Schrijf alle onderstaande regels letterlijk over. Neem de afbeeldingen niet op in je antwoord.

[Fragmenten uit een dataset]
"""
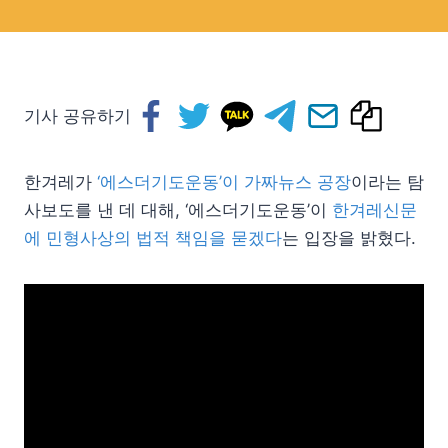
기사 공유하기
한겨레가
‘에스더기도운동’이 가짜뉴스 공장
이라는 탐
사보도를 낸 데 대해, ‘에스더기도운동’이
한겨레신문
에 민형사상의 법적 책임을 묻겠다
는 입장을 밝혔다.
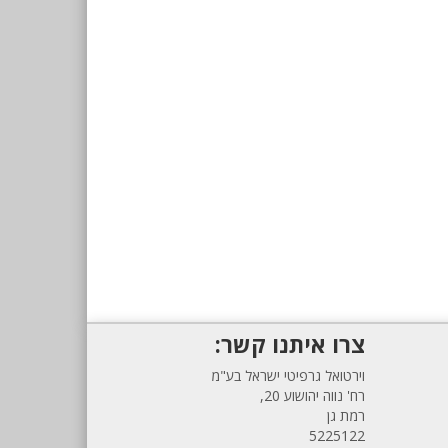
צרו איתנו קשר:
וירטואל גרפיטי ישראל בע"מ
רח' נווה יהושוע 20,
רמת גן
5225122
"""
Schriftelijk antwoord –
기사 공유하기
한겨레가
‘에스더기도운동’이 가짜뉴스 공장
이라는 탐
사보도를 낸 데 대해, ‘에스더기도운동’이
한겨레신문
에 민형사상의 법적 책임을 묻겠다
는 입장을 밝혔다.
צרו איתנו קשר:
וירטואל גרפיטי ישראל בע"מ
רח' נווה יהושוע 20,
רמת גן
5225122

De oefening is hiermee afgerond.